__PROMPT 1__: In the post about Prophet, how old is Prophet?
__PROMPT 2__: From the post about Prophet, return the part that begins with the words containing "The result? Prophet" and ends with "in our steps.", copied word for word.

==== SELECTED PASSAGE ====

Old Dog, New Training?

Where did your sleek body go?  When did you grow that grey hair on your chin?  How come you don’t run around with such enthusiasm anymore?

Prophet, Summer 2013

You can hardly see the gray around Prophet’s chin.

Recently, my good guy and I have come to the conclusion that Prophet may not be the pup he once was.  At seven and one half, he’s slowed down. And this new lethargy can’t be attributed to overdoing it at the dog park. He’s always been good about not bugging us while we work, but now Prophet seems to be more content to be near us while in a prone position.  More and more he’s procrastinating about jumping up into the car for a ride.  This got to be so often that we considered buying a new car with a lower backend entry.  When that didn’t work out, we bought a new liner for the back of the car and a new ramp for Proph to walk up in a stately fashion.

The result? Prophet has more often than not decided to jump up into the back without the ramp.  He still grabs the occasional toy to have me chase him round the house.  Maybe it’s not the dog who’s getting old. Hmm.

Thank goodness spring is just around the corner.  It’s time for both Prophet and me to develop a new attitude. Yes.  Time to put a new spring in our steps.

But can you truly teach an old dog new tricks?  I hope so.  Thing is, what to teach my good boy? I’ve gone through the dog training books again, and honestly the “tricks” like sit, stay, and come, no matter how we nuance them for people, basically boil down to sit, stay, come. Been there, done that. Roll over at this point in Proph’s life, and with his added weight (still on steroids every few days), just seems cruel.  I mean I’m not even thinking about learning to stretch enough to aspire toward splits any more.  And don’t even go to the somersault thing. I’m lucky to be able to stand on one leg. Just keep asking myself, why stand on one leg when I have two perfectly fine ones to use.  If I were meant to stand on one leg, wouldn’t I have been made a flamingo?

==== DATA SUPPLIED ====

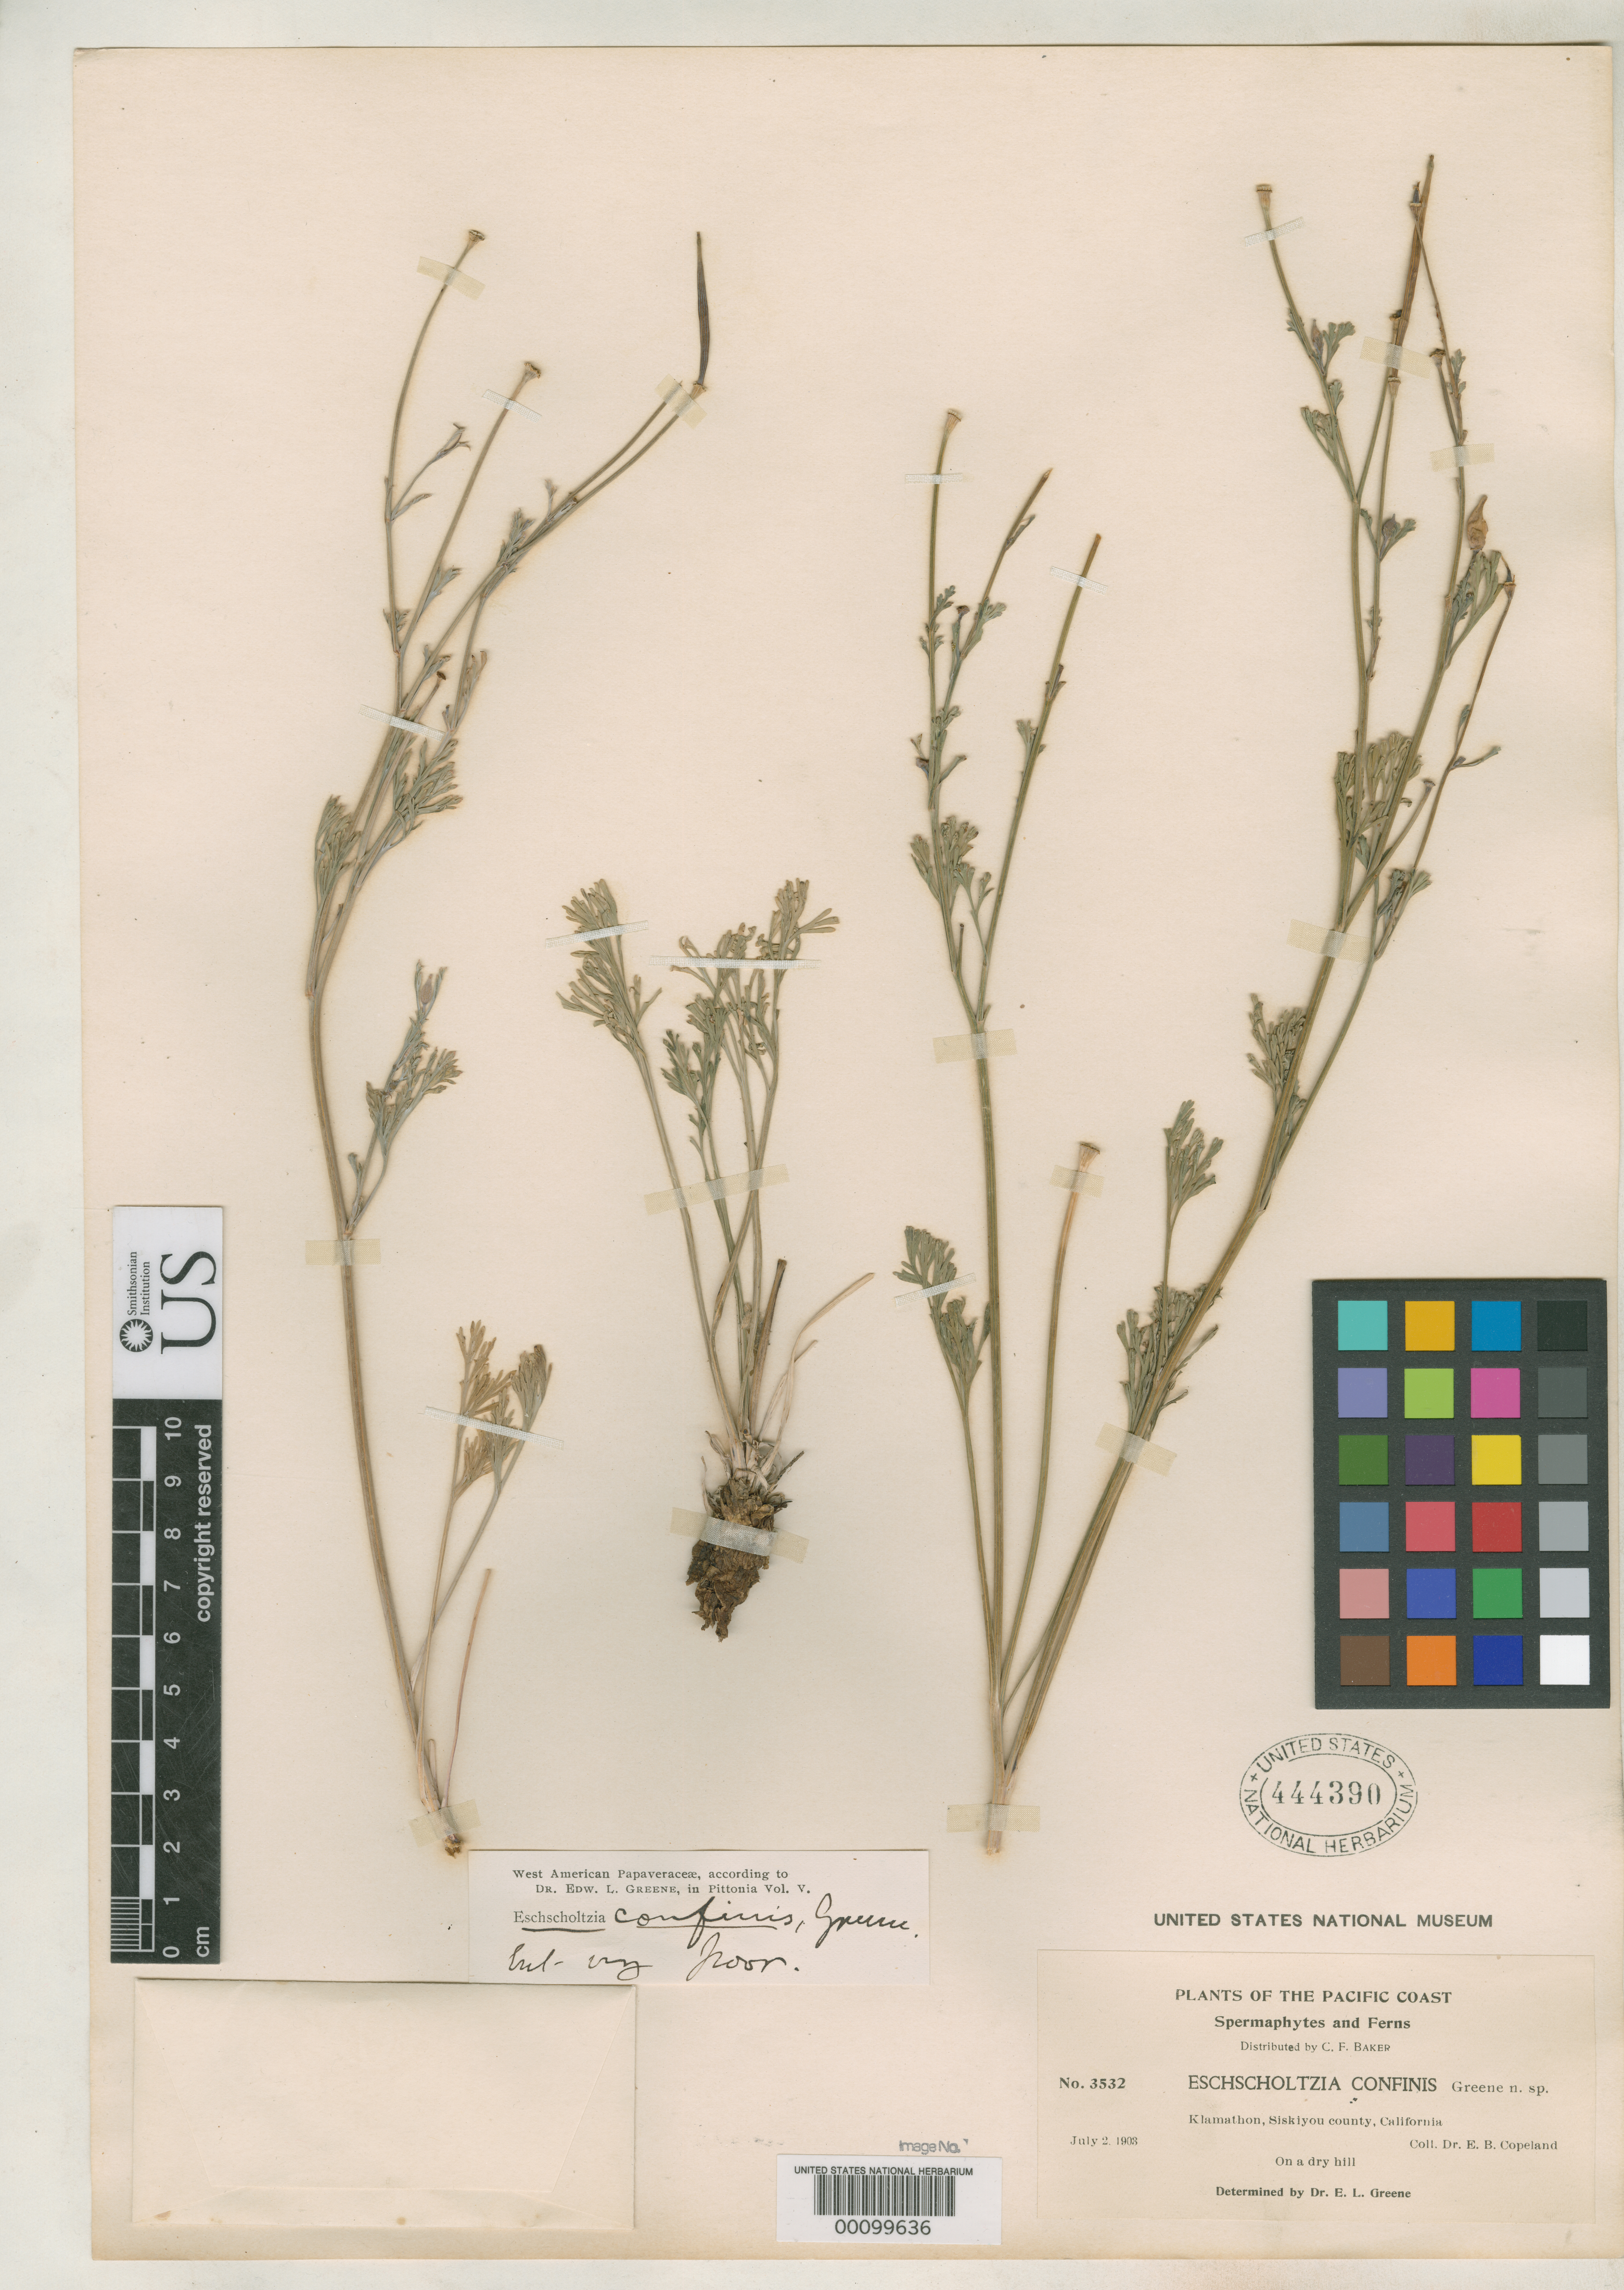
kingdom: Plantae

====
==== DATA SUPPLIED ====

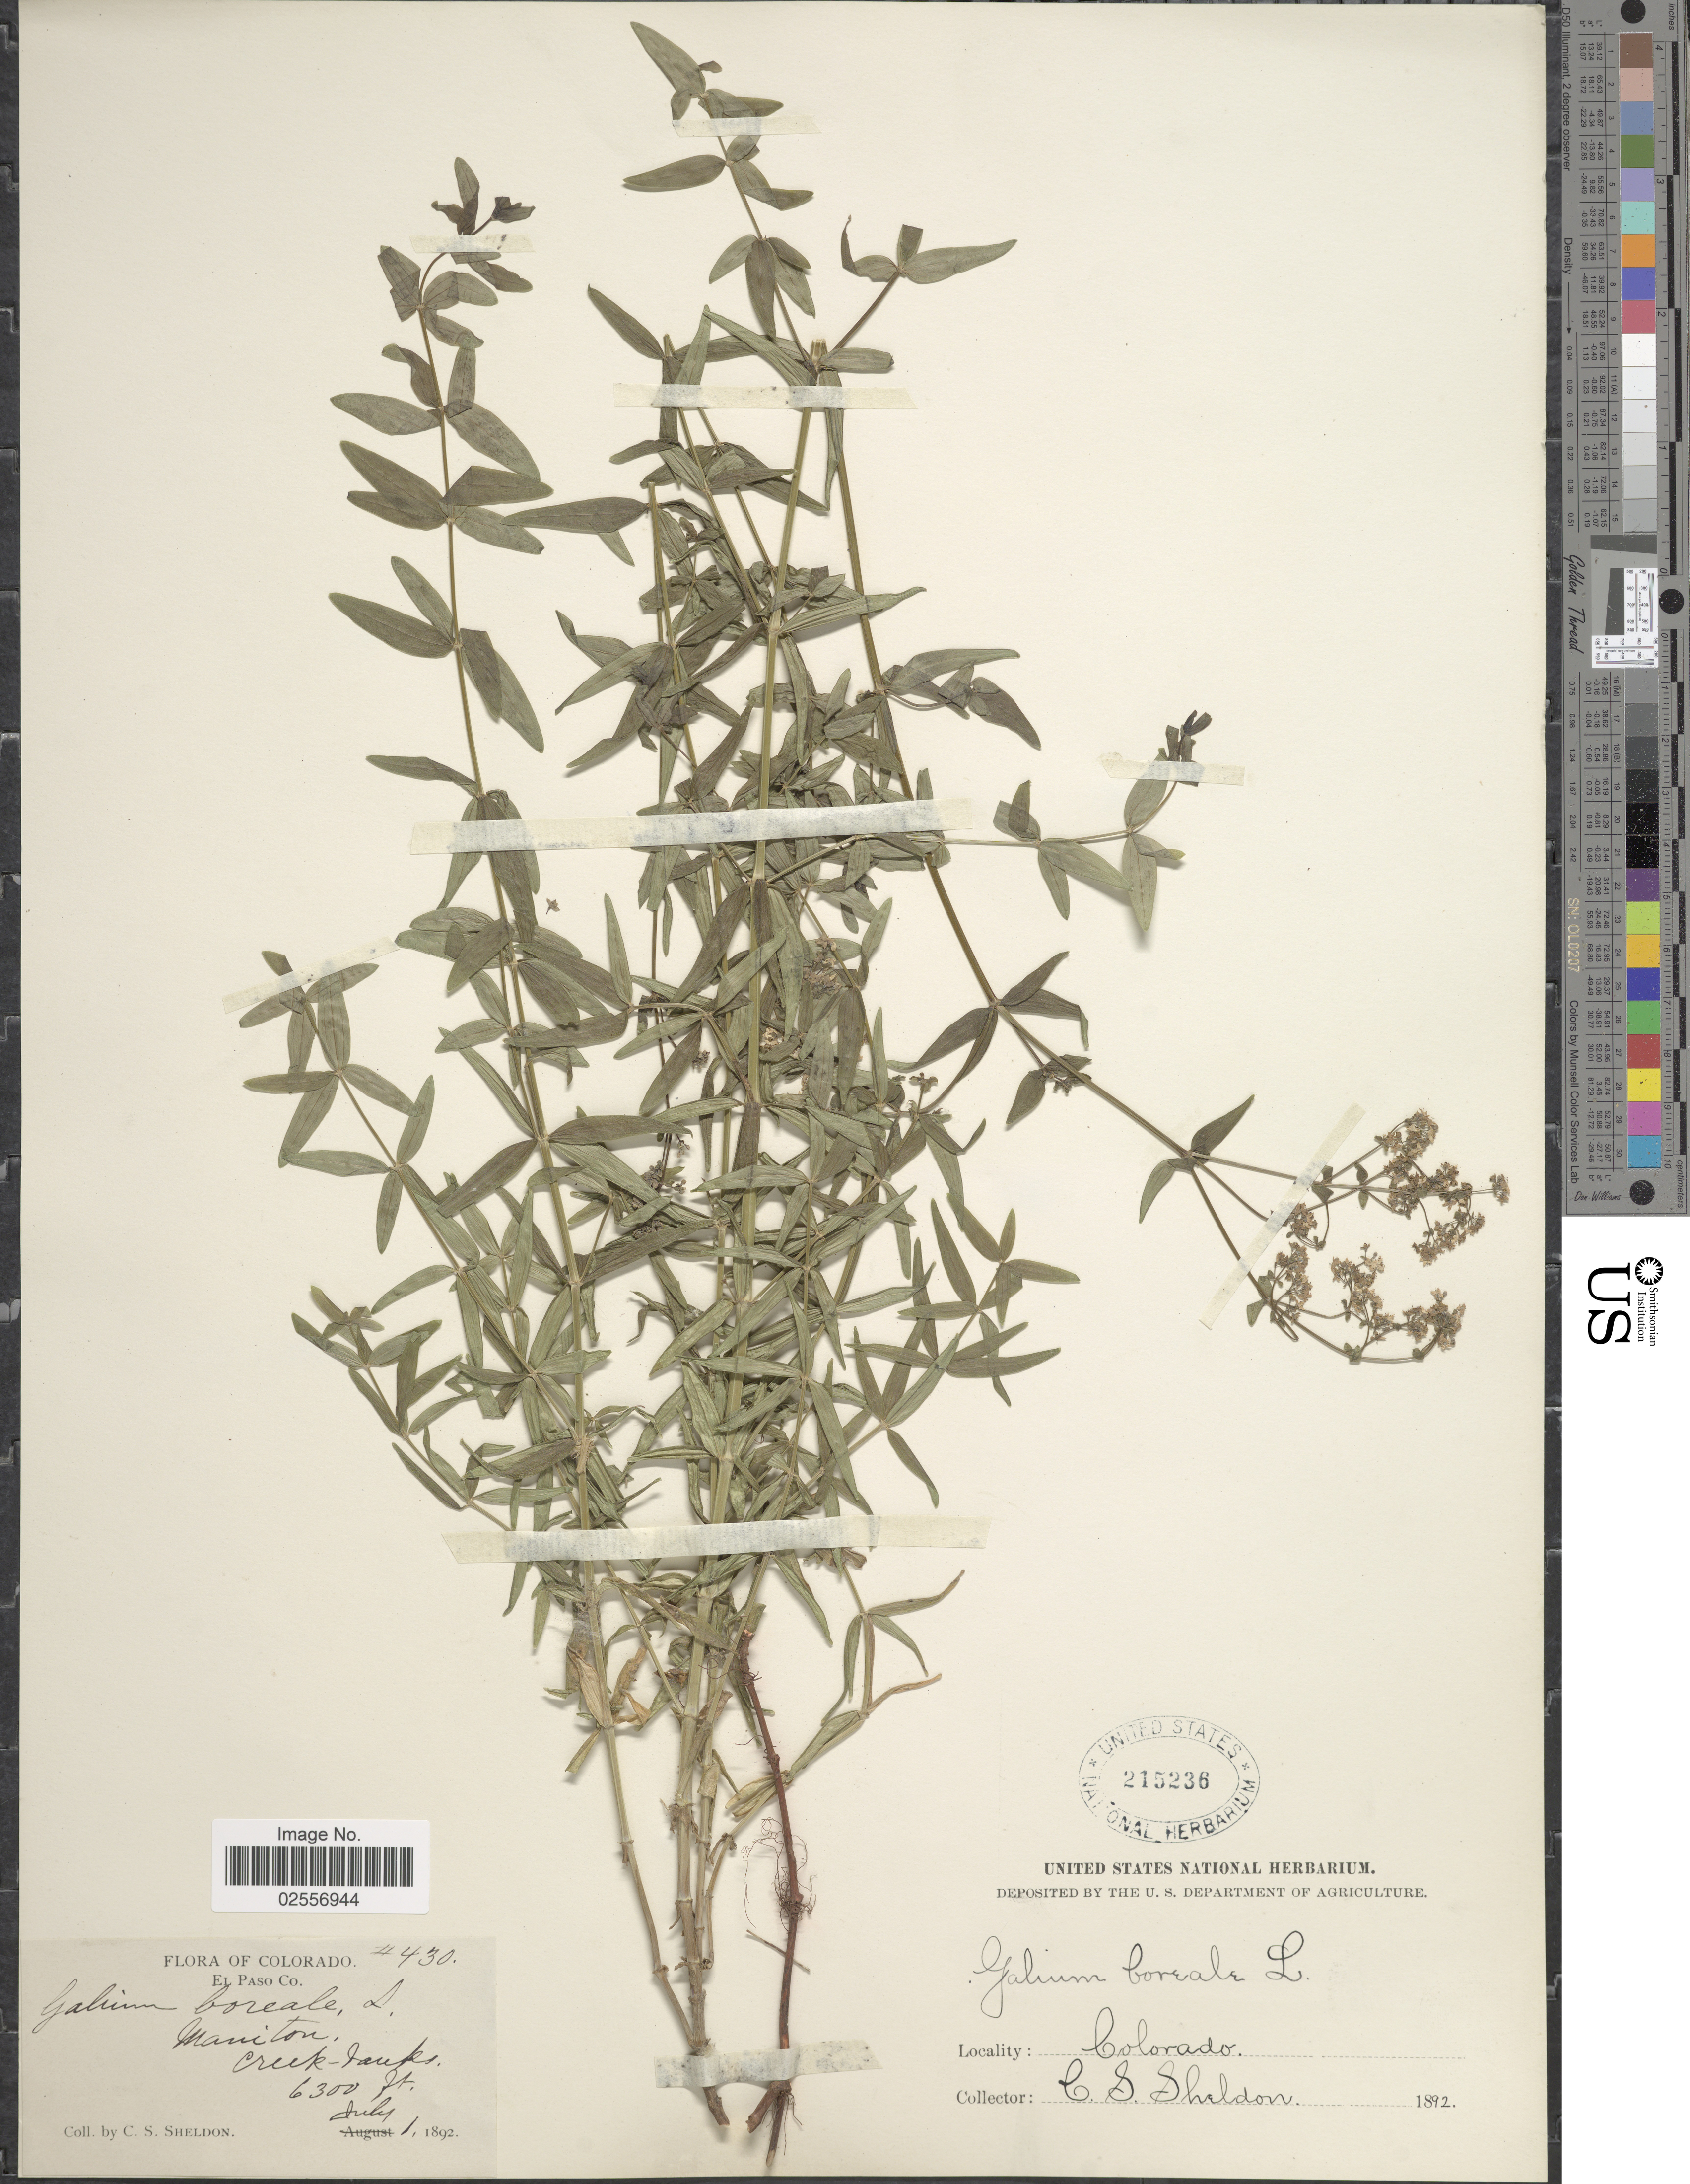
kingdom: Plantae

====

__TASK SOLUTION 1__: Seven and one half.

__TASK SOLUTION 2__:
The result? Prophet has more often than not decided to jump up into the back without the ramp.  He still grabs the occasional toy to have me chase him round the house.  Maybe it’s not the dog who’s getting old. Hmm.

Thank goodness spring is just around the corner.  It’s time for both Prophet and me to develop a new attitude. Yes.  Time to put a new spring in our steps.